▶ TEXTE DONNÉ:
☆ ☆ ☆ ☆ ☆ ☆ ☆

Le second trait distinctif concerne la mondialisation de l'esprit européen, que l'on pourrait nommer aussi, au risque de l'arrogance eurocentrique que certains ne manqueraient pas de signaler et de dénoncer, l'européanisation du monde.

C'est un processus qui n'est pas terminé, probablement parce qu'il est interminable. Aujourd'hui que cette européanisation prend la forme principale de la démocratisation, il est facile de mesurer le chemin qui reste à parcourir, surtout si l'on tient à éviter, en raison et justice, les raccourcis trompeurs de l'exportation militaire des valeurs démocratiques.

Qu'une autre voie soit possible – la voie de la diplomatie, de l'échange, de l'exemplarité, de la contagion culturelle des idées-forces, de l'appel aux possibilités, parfois assoupies de l'imagination populaire – toute l'évolution de l'Europe centrale et de l'Est, depuis 1989 et la chute du mur de Berlin, jusqu'aux tout récents changements politiques en Ukraine, le démontre clairement.

Quoi qu'il en soit, même si la mondialisation de la démocratie se poursuivait dans l'avenir, en élargissant ainsi sans cesse à l'échelle planétaire son domaine d'influence ou d'hégémonie, le processus historique n'en serait pas épuisé pour autant, il y a toujours des surplus de démocratie à obtenir, même dans les pays où elle est depuis longtemps enracinée.

☆ ☆ ☆ ☆ ☆ ☆ ☆

▶ CONSIGNE:
Relevez dans le texte sur l'européanisation du monde chacune des voies énumérées entre tirets après « une autre voie soit possible ». Le matériel présenté ensuite est indépendant du texte sur l'européanisation du monde.

▶ EXTRAIT DE DONNÉES:
☆ ☆ ☆ ☆ ☆ ☆ ☆

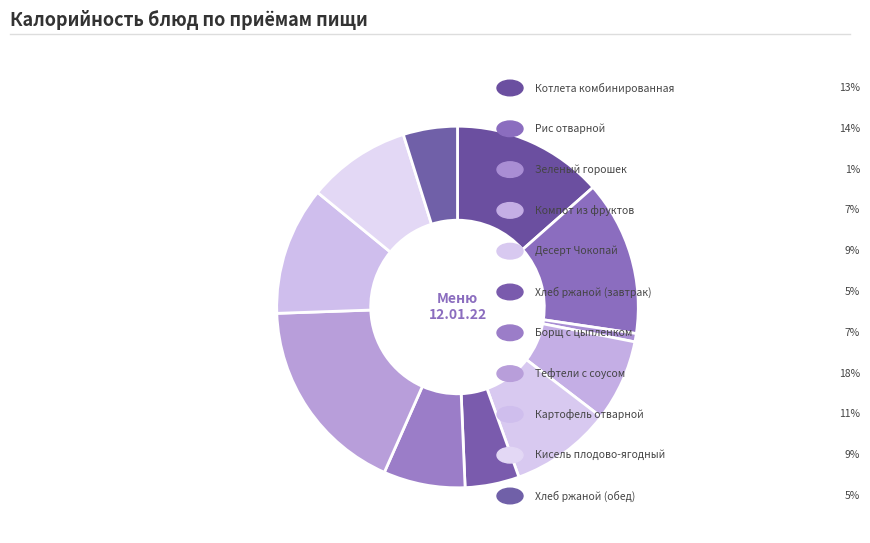

Is there any slice that represents more than half of the pie?

No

☆ ☆ ☆ ☆ ☆ ☆ ☆

▶ RÉPONSE:
- la diplomatie
- l'échange
- l'exemplarité
- la contagion culturelle des idées-forces
- l'appel aux possibilités, parfois assoupies de l'imagination populaire